#### [Stored data]
* * * * * * *

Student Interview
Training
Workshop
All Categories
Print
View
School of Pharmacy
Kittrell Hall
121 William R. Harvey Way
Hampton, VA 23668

* * * * * * *

#### [REQUIRED ACTION]
Copy every line of the listing above word for word, keeping the original order.

#### [TASK SOLUTION]
Student Interview
Training
Workshop
All Categories
Print
View
School of Pharmacy
Kittrell Hall
121 William R. Harvey Way
Hampton, VA 23668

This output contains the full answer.